Work item: State how many lines in the rows below contain the string "What", with case counting. Give only the number.

════════

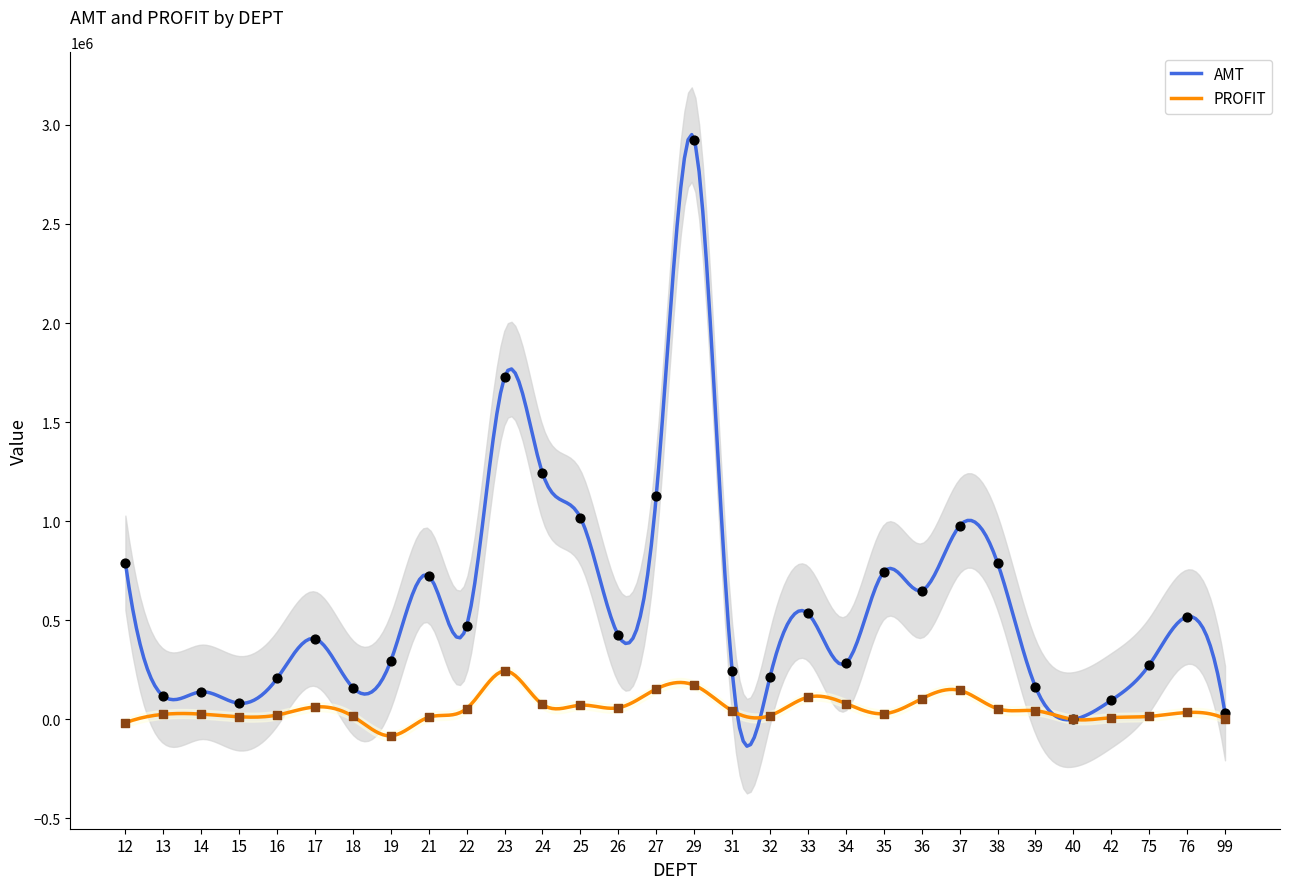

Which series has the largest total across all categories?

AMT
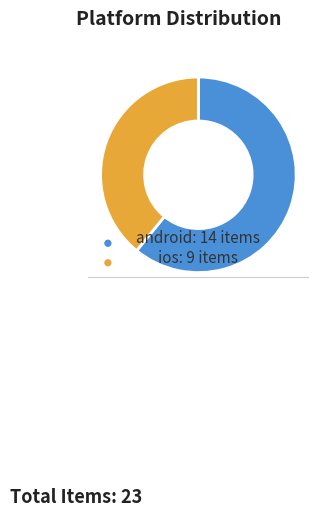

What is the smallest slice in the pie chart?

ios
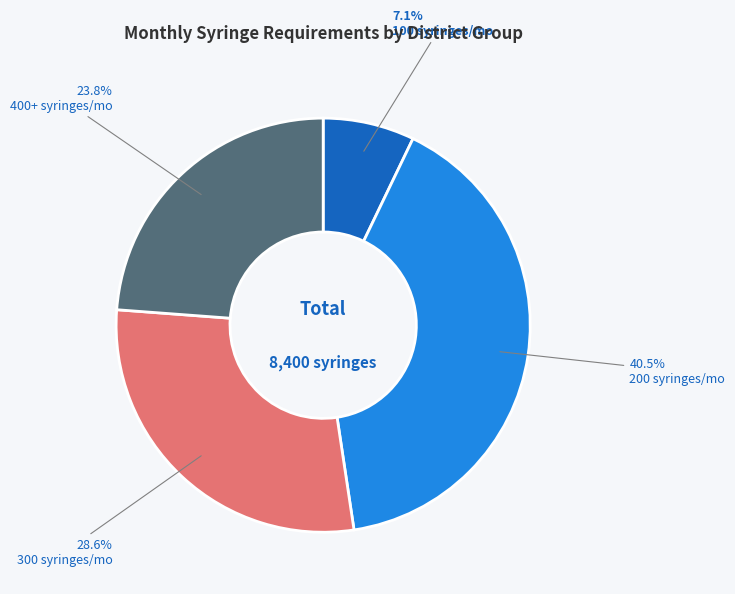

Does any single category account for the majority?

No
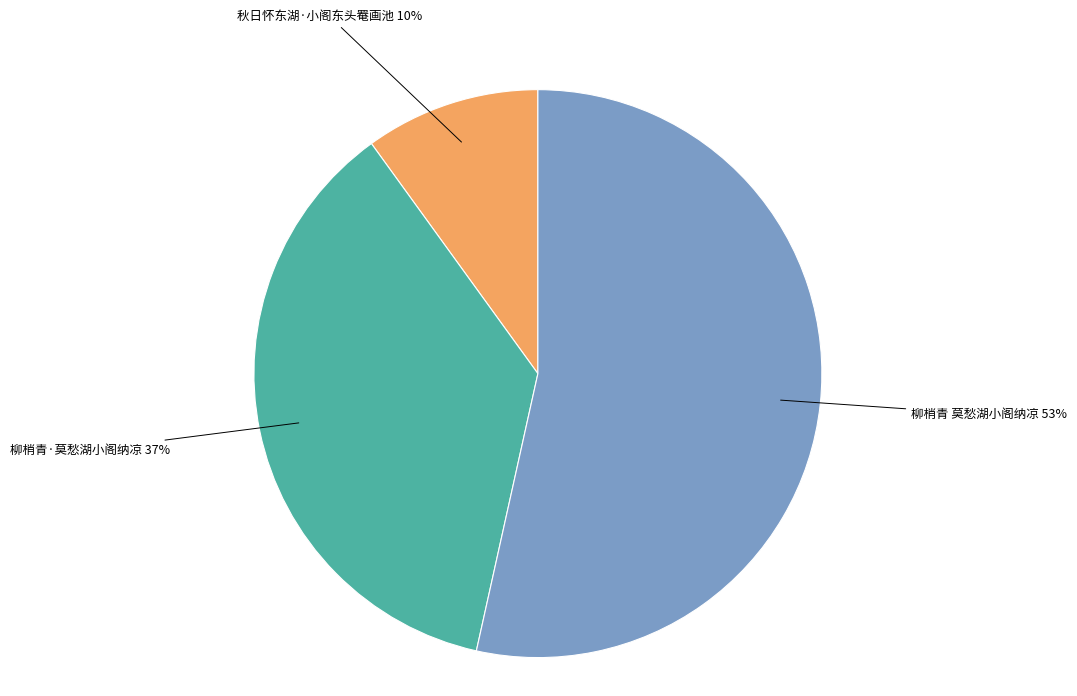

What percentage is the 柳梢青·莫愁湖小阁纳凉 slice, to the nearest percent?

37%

════════

Solution: 2